Former Ukrainian President Kravchuk: Ukraine was forced to take Crimea in Soviet times because Russia could not sustain it
The first president of Ukraine Leonid Kravchuk, in an interview with the Ukrainian news outlet Apostrof, said that the First Secretary of the Central Committee of the Central Committee of the Communist Party of the Soviet Union (CPSU), Nikita Khrushchev forced the Ukrainian Soviet Socialist Republic to integrate the Crimea, since Russia "could not sustain it (the Crimea)."
“[Nikita Khrushchev] comes to Kyiv, comes to the First Secretary of the Central Committee of the Communist Party of Ukraine and says: “You must take the Crimea, Russia cannot sustain it, “said Kravchuk. I will stop at this point because they say that they gave us the Crimea. No, we were forced to take the Crimea, and in all these years, it cost the country one hundred and ten billion dollars".
According to the former president, in the future, Russia will again not be able to sustain the Crimea, and the peninsula will return to Ukraine. “Even now I definitely have signals that the situation in Crimea is not so simple. There is no water, said the politician. They want to turn the Crimea into a military base. After all, the Crimea is not a high production place, but a more costly territory and a time when Crimea cannot live without Ukraine may come again. I believe in it".

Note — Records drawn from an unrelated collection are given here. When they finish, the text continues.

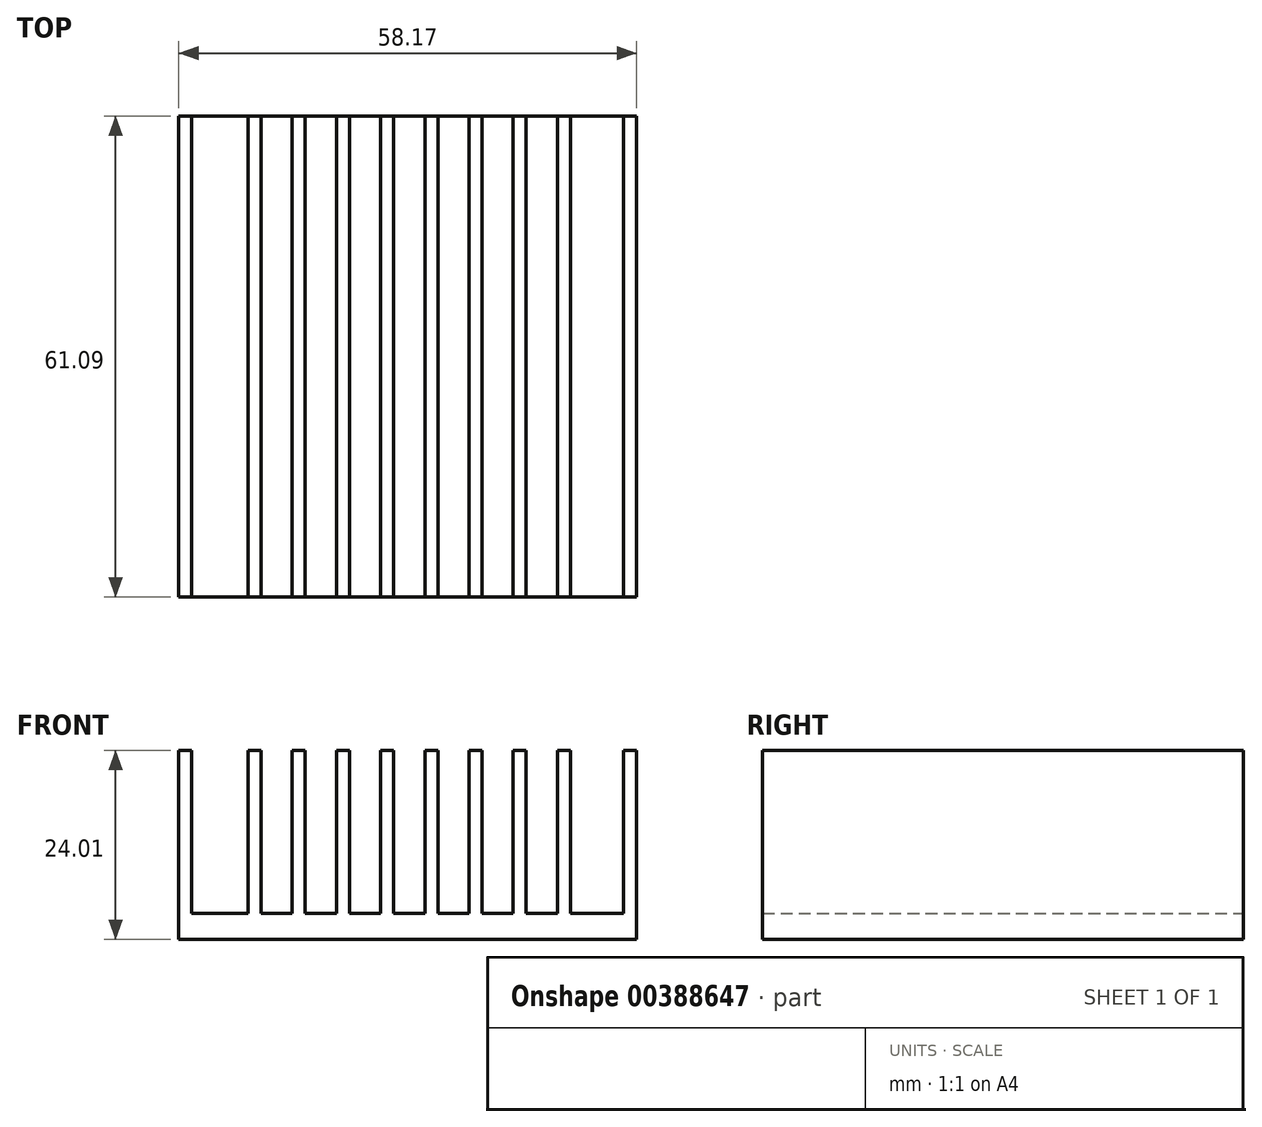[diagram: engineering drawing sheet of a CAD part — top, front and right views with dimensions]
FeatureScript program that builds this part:
annotation { "Feature Type Name" : "Feature", "Feature Type Description" : "" }
export const myFeature = defineFeature(function(context is Context, id is Id, definition is map)
    precondition{}
    {
        {
            var Q0;
            Q0=qCreatedBy(makeId("Front.planeOp"),FACE);
            var sketch = newSketch(context, id + "F0", { "sketchPlane" : qUnion([Q0])});
            skLineSegment(sketch, "E0.bottom", {"start": v(-16.08, 37.74) * mm, "end": v(42.09, 37.74) * mm});
            skLineSegment(sketch, "E0.top", {"start": v(-16.08, 13.73) * mm, "end": v(42.09, 13.73) * mm});
            skLineSegment(sketch, "E0.left", {"start": v(-16.08, 37.74) * mm, "end": v(-16.08, 13.73) * mm});
            skLineSegment(sketch, "E0.right", {"start": v(42.09, 37.74) * mm, "end": v(42.09, 13.73) * mm});
            skLineSegment(sketch, "E1.bottom", {"start": v(-14.43, 37.74) * mm, "end": v(-7.26, 37.74) * mm});
            skLineSegment(sketch, "E1.top", {"start": v(-14.43, 17.03) * mm, "end": v(-7.26, 17.03) * mm});
            skLineSegment(sketch, "E1.left", {"start": v(-14.43, 37.74) * mm, "end": v(-14.43, 17.03) * mm});
            skLineSegment(sketch, "E1.right", {"start": v(-7.26, 37.74) * mm, "end": v(-7.26, 17.03) * mm});
            skLineSegment(sketch, "E2.bottom", {"start": v(-5.61, 37.74) * mm, "end": v(-1.65, 37.74) * mm});
            skLineSegment(sketch, "E2.top", {"start": v(-5.61, 17.03) * mm, "end": v(-1.65, 17.03) * mm});
            skLineSegment(sketch, "E2.left", {"start": v(-5.61, 37.74) * mm, "end": v(-5.61, 17.03) * mm});
            skLineSegment(sketch, "E2.right", {"start": v(-1.65, 37.74) * mm, "end": v(-1.65, 17.03) * mm});
            skLineSegment(sketch, "E3.bottom", {"start": v(0, 37.74) * mm, "end": v(3.96, 37.74) * mm});
            skLineSegment(sketch, "E3.top", {"start": v(0, 17.03) * mm, "end": v(3.96, 17.03) * mm});
            skLineSegment(sketch, "E3.left", {"start": v(0, 37.74) * mm, "end": v(0, 17.03) * mm});
            skLineSegment(sketch, "E3.right", {"start": v(3.96, 37.74) * mm, "end": v(3.96, 17.03) * mm});
            skLineSegment(sketch, "E4.bottom", {"start": v(5.61, 37.74) * mm, "end": v(9.58, 37.74) * mm});
            skLineSegment(sketch, "E4.top", {"start": v(5.61, 17.03) * mm, "end": v(9.58, 17.03) * mm});
            skLineSegment(sketch, "E4.left", {"start": v(5.61, 37.74) * mm, "end": v(5.61, 17.03) * mm});
            skLineSegment(sketch, "E4.right", {"start": v(9.58, 37.74) * mm, "end": v(9.58, 17.03) * mm});
            skLineSegment(sketch, "E5.bottom", {"start": v(11.23, 37.74) * mm, "end": v(15.19, 37.74) * mm});
            skLineSegment(sketch, "E5.top", {"start": v(11.23, 17.03) * mm, "end": v(15.19, 17.03) * mm});
            skLineSegment(sketch, "E5.left", {"start": v(11.23, 37.74) * mm, "end": v(11.23, 17.03) * mm});
            skLineSegment(sketch, "E5.right", {"start": v(15.19, 37.74) * mm, "end": v(15.19, 17.03) * mm});
            skLineSegment(sketch, "E6.bottom", {"start": v(16.84, 37.74) * mm, "end": v(20.8, 37.74) * mm});
            skLineSegment(sketch, "E6.top", {"start": v(16.84, 17.03) * mm, "end": v(20.8, 17.03) * mm});
            skLineSegment(sketch, "E6.left", {"start": v(16.84, 37.74) * mm, "end": v(16.84, 17.03) * mm});
            skLineSegment(sketch, "E6.right", {"start": v(20.8, 37.74) * mm, "end": v(20.8, 17.03) * mm});
            skLineSegment(sketch, "E7.bottom", {"start": v(22.45, 37.74) * mm, "end": v(26.42, 37.74) * mm});
            skLineSegment(sketch, "E7.top", {"start": v(22.45, 17.03) * mm, "end": v(26.42, 17.03) * mm});
            skLineSegment(sketch, "E7.left", {"start": v(22.45, 37.74) * mm, "end": v(22.45, 17.03) * mm});
            skLineSegment(sketch, "E7.right", {"start": v(26.42, 37.74) * mm, "end": v(26.42, 17.03) * mm});
            skLineSegment(sketch, "E8.bottom", {"start": v(28.07, 37.74) * mm, "end": v(32.03, 37.74) * mm});
            skLineSegment(sketch, "E8.top", {"start": v(28.07, 17.03) * mm, "end": v(32.03, 17.03) * mm});
            skLineSegment(sketch, "E8.left", {"start": v(28.07, 37.74) * mm, "end": v(28.07, 17.03) * mm});
            skLineSegment(sketch, "E8.right", {"start": v(32.03, 37.74) * mm, "end": v(32.03, 17.03) * mm});
            skLineSegment(sketch, "E9.bottom", {"start": v(33.68, 37.74) * mm, "end": v(40.44, 37.74) * mm});
            skLineSegment(sketch, "E9.top", {"start": v(33.68, 17.03) * mm, "end": v(40.44, 17.03) * mm});
            skLineSegment(sketch, "E9.left", {"start": v(33.68, 37.74) * mm, "end": v(33.68, 17.03) * mm});
            skLineSegment(sketch, "E9.right", {"start": v(40.44, 37.74) * mm, "end": v(40.44, 17.03) * mm});
            skSolve(sketch);
        }
        {
            var Q0;
            Q0=makeQuery(id+"F0.imprint","IMPRINT",FACE,{"disambiguationData":[TD([[makeQuery(id+"F0.imprint","IMPRINT",EDGE,{"derivedFrom":sQuery(id+"F0.wireOp",EDGE,"E0.top")}),1.0]])]});
            extrude(context, id + "F1", {"entities" : qUnion([Q0]), "depth" : 61.1 * mm});
        }
    });
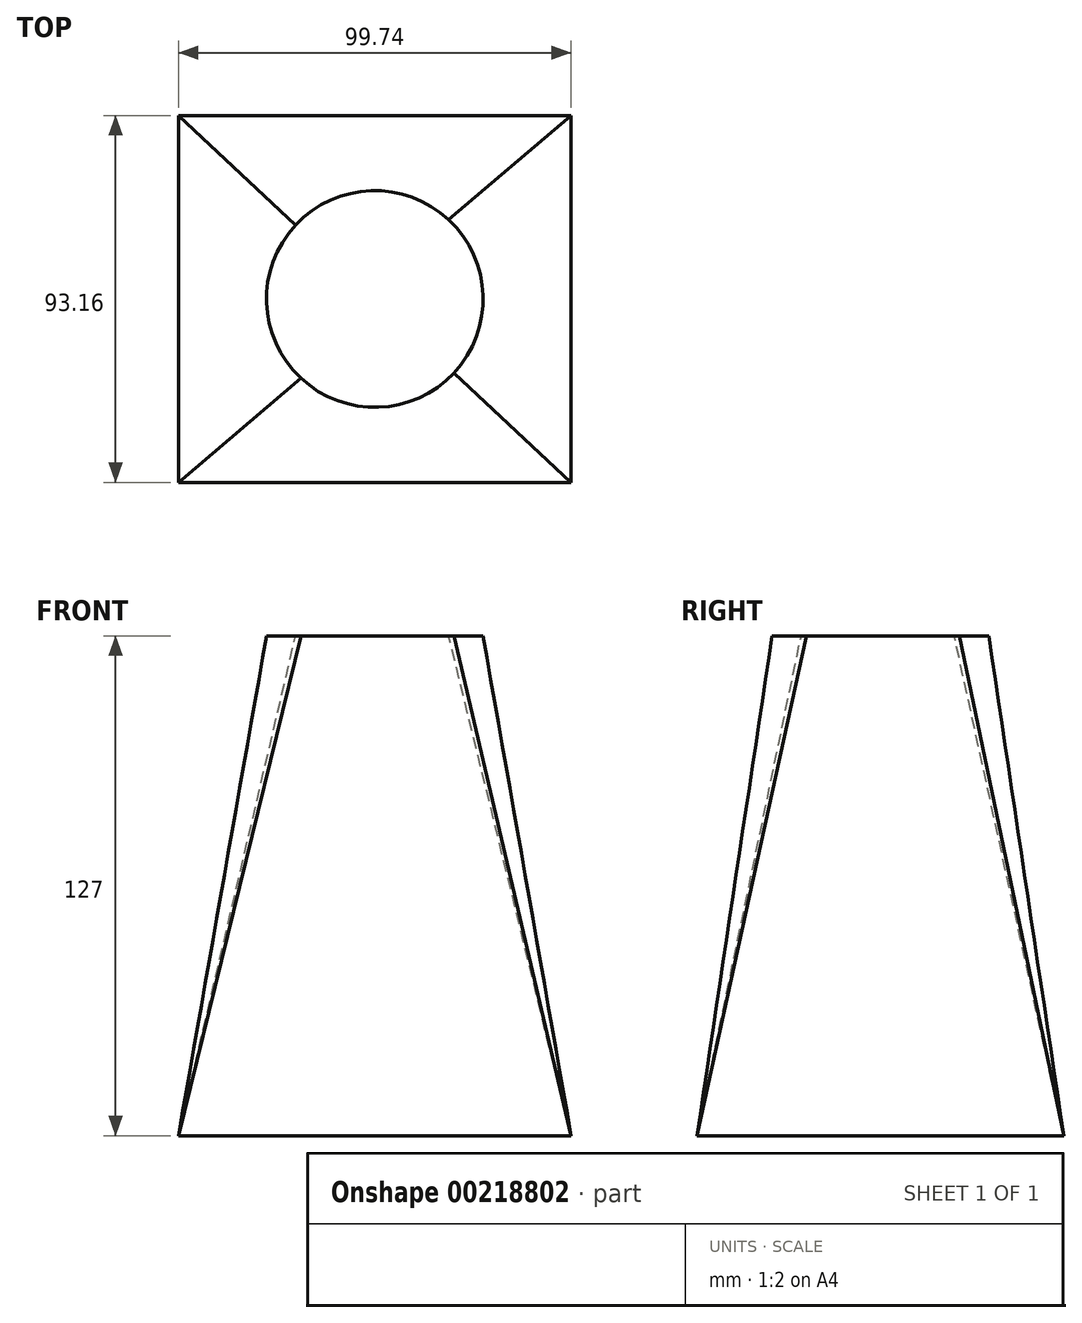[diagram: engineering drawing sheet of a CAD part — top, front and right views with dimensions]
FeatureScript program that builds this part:
annotation { "Feature Type Name" : "Feature", "Feature Type Description" : "" }
export const myFeature = defineFeature(function(context is Context, id is Id, definition is map)
    precondition{}
    {
        {
            var Q0;
            Q0=qCreatedBy(makeId("Top.planeOp"),FACE);
            cPlane(context, id + "F0", {"entities" : qUnion([Q0]), "cplaneType" : CPlaneType.OFFSET, "offset" : 127 * mm, "width" : 152.4 * mm, "height" : 152.4 * mm});
        }
        {
            var Q0;
            Q0=qCreatedBy(makeId("Top.planeOp"),FACE);
            var sketch = newSketch(context, id + "F1", { "sketchPlane" : qUnion([Q0])});
            skLineSegment(sketch, "E0.bottom", {"start": v(49.87, -46.58) * mm, "end": v(-49.87, -46.58) * mm});
            skLineSegment(sketch, "E0.top", {"start": v(49.87, 46.58) * mm, "end": v(-49.87, 46.58) * mm});
            skLineSegment(sketch, "E0.left", {"start": v(49.87, -46.58) * mm, "end": v(49.87, 46.58) * mm});
            skLineSegment(sketch, "E0.right", {"start": v(-49.87, -46.58) * mm, "end": v(-49.87, 46.58) * mm});
            skPoint(sketch, "E0.middle", {"position": v(0, 0) * mm});
            skSolve(sketch);
        }
        {
            var Q0;
            Q0=qCreatedBy(id+"F0.planeOp",FACE);
            var sketch = newSketch(context, id + "F2", { "sketchPlane" : qUnion([Q0])});
            skCircle(sketch, "E1", {"center": v(0, 0) * mm, "radius": 27.52 * mm});
            skSolve(sketch);
        }
        {
            var Q0;
            Q0=makeQuery(id+"F1.imprint","IMPRINT",FACE,{"disambiguationData":[TD([[makeQuery(id+"F1.imprint","IMPRINT",EDGE,{"derivedFrom":sQuery(id+"F1.wireOp",EDGE,"E0.bottom")}),-1.0]])]});
            var Q1;
            Q1=makeQuery(id+"F2.imprint","IMPRINT",FACE,{"disambiguationData":[TD([[makeQuery(id+"F2.imprint","IMPRINT",EDGE,{"derivedFrom":sQuery(id+"F2.wireOp",EDGE,"E1")}),1.0]])]});
            loft(context, id + "F3", {"sheetProfilesArray" : [{ "sheetProfileEntities" : qUnion([Q0]) }, { "sheetProfileEntities" : qUnion([Q1]) }]});
        }
    });
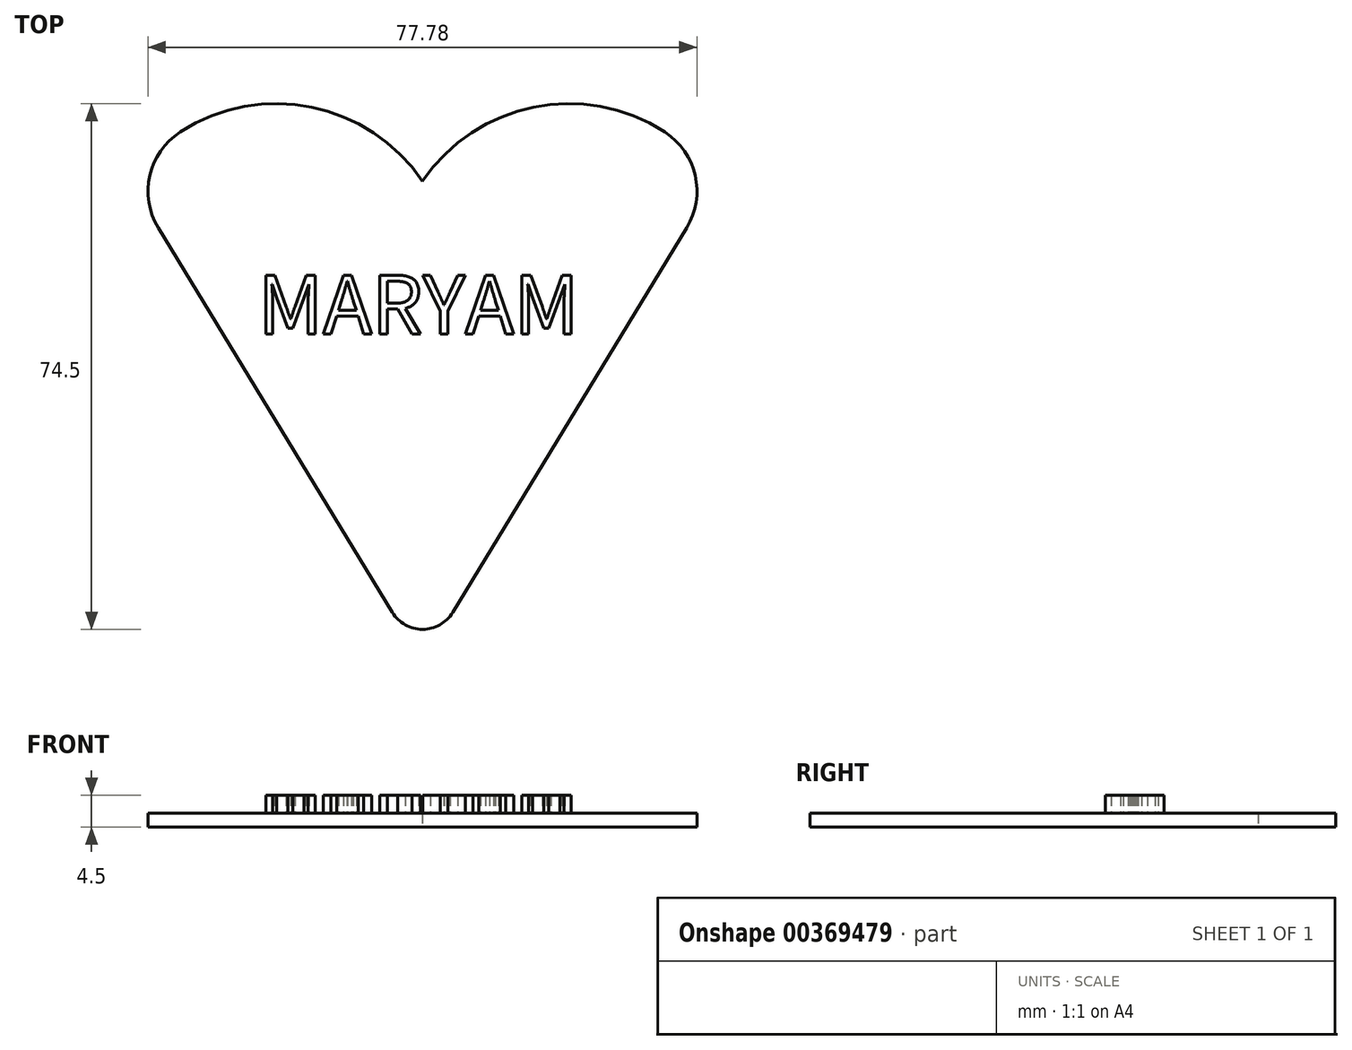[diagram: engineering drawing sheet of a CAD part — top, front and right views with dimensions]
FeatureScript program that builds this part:
annotation { "Feature Type Name" : "Feature", "Feature Type Description" : "" }
export const myFeature = defineFeature(function(context is Context, id is Id, definition is map)
    precondition{}
    {
        {
            var Q0;
            Q0=qCreatedBy(makeId("Top.planeOp"),FACE);
            var sketch = newSketch(context, id + "F0", { "sketchPlane" : qUnion([Q0])});
            skArc(sketch, "E0", {"start": v(34.33, 6.99) * mm, "mid": v(15.74, 10.51) * mm, "end": v(0, 0) * mm});
            skLineSegment(sketch, "E1", {"start": v(0, 22.5) * mm, "end": v(0, -28.13) * mm, "construction": true});
            skArc(sketch, "E2.MirrorCS", {"start": v(-34.33, 6.99) * mm, "mid": v(-15.74, 10.51) * mm, "end": v(0, 0) * mm});
            skLineSegment(sketch, "E3", {"start": v(-37.43, -6.6) * mm, "end": v(-4.27, -61.08) * mm});
            skLineSegment(sketch, "E4", {"start": v(4.27, -61.08) * mm, "end": v(37.43, -6.6) * mm});
            skPoint(sketch, "E5.visualSharp", {"position": v(-41.45, 0) * mm});
            skArc(sketch, "E5.filletArc", {"start": v(-34.33, 6.99) * mm, "mid": v(-38.64, 0.82) * mm, "end": v(-37.43, -6.6) * mm});
            skPoint(sketch, "E6.visualSharp", {"position": v(41.45, 0) * mm});
            skArc(sketch, "E6.filletArc", {"start": v(37.43, -6.6) * mm, "mid": v(38.64, 0.82) * mm, "end": v(34.33, 6.99) * mm});
            skPoint(sketch, "E7.visualSharp", {"position": v(0, -68.1) * mm});
            skArc(sketch, "E7.filletArc", {"start": v(-4.27, -61.08) * mm, "mid": v(0, -63.48) * mm, "end": v(4.27, -61.08) * mm});
            skSolve(sketch);
        }
        {
            var Q0;
            Q0 = qSketchRegion(id + "F0", true);
            extrude(context, id + "F1", {"entities" : qUnion([Q0]), "depth" : 2 * mm});
        }
        {
            var Q0;
            Q0=makeQuery(id+"F1.opExtrude","CAP_FACE",FACE,{"disambiguationData":[OSD([sQuery(id+"F0.wireOp",EDGE,"E0"),sQuery(id+"F0.wireOp",EDGE,"E2.MirrorCS"),sQuery(id+"F0.wireOp",EDGE,"E3"),sQuery(id+"F0.wireOp",EDGE,"E4"),sQuery(id+"F0.wireOp",EDGE,"E5.filletArc"),sQuery(id+"F0.wireOp",EDGE,"E6.filletArc"),sQuery(id+"F0.wireOp",EDGE,"E7.filletArc")])],"isStart":false});
            var sketch = newSketch(context, id + "F2", { "sketchPlane" : qUnion([Q0])});
            skText(sketch, "E8", { "text": "MARYAM", "fontName": "NotoSansCJKjp-Regular.otf"});
            const initialGuessF2  = {"E8": [-0.02331, -0.02163, 1, 0, 0.00818]};
            skSetInitialGuess(sketch, initialGuessF2);
            skSolve(sketch);
        }
        {
            var Q0;
            Q0 = qSketchRegion(id + "F2", true);
            extrude(context, id + "F3", {"entities" : qUnion([Q0]), "operationType" : NewBodyOperationType.ADD, "depth" : 2.5 * mm});
        }
    });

Leonid Kravchuk added that for Crimea’s return it is necessary for Ukraine to pursue a “correct policy”. “If we carry out reforms at home and Ukraine will begin to live normally, as people live in Europe, without corruption, without such crazy scale of poverty, without war and so on, I am convinced that those people who maintain relations with us will see that Ukraine is a better place than any other. ”
In 2017, Nikita Khrushchev’s son, Sergey Khrushchev, announced that the decision to transfer Crimea to Ukraine was made for economic reasons.
“When they started dealing with the Crimea's economy, and most importantly, build that [North-Crimean] channel, which now, unfortunately, was buried, the State Planning Committee said that it would be better to build it under one legal entity, and they transferred it to Ukraine”, said Sergey Khrushchev, stressing that there were no politics involved in this “structural and correct” decision.
Until February 19, 1954, Crimea was part of the Russian Soviet Federative Socialist Republic, after that it was part of the Ukrainian Soviet Socialist Republic. In March 2014, Russia annexed the Crimea.
The internationally recognized Ukrainian territory of Crimea was annexed by the Russian Federation in March of 2014 in the wake of the Ukrainian revolution. The Kremlin has faced international condemnation for its annexation of the Peninsula, leading many western countries to impose economic sanctions against Russia. In the United Nations, only Afghanistan, North Korea, Cuba, Nicaragua, Venezuela, and Syria recognize Crimea as a legitimate federal subject of Russia.